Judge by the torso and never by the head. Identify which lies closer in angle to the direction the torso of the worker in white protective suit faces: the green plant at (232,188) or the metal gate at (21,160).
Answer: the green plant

------------------------------------------------

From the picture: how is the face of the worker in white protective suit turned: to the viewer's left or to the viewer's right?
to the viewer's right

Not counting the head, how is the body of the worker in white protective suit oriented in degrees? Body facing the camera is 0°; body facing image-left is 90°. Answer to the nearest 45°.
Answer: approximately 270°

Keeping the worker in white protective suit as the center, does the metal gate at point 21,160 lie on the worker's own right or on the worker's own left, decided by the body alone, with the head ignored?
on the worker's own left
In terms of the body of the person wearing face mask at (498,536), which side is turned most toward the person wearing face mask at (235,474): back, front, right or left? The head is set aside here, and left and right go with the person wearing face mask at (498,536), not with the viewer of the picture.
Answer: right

------------------------------------------------

**WHAT THE TASK REQUIRES:** Output the rows between the line holding "Keeping the worker" and the line holding "Answer: right", inclusive, reproducing each one exactly.

**SOLUTION TO THE EXERCISE:**
Keeping the worker in white protective suit as the center, does the metal gate at point 21,160 lie on the worker's own right or on the worker's own left, decided by the body alone, with the head ignored?
on the worker's own left
In terms of the body of the person wearing face mask at (498,536), which side is turned most toward the person wearing face mask at (235,474): back, front, right or left? The head is set aside here, and left and right go with the person wearing face mask at (498,536), not with the viewer of the picture.
Answer: right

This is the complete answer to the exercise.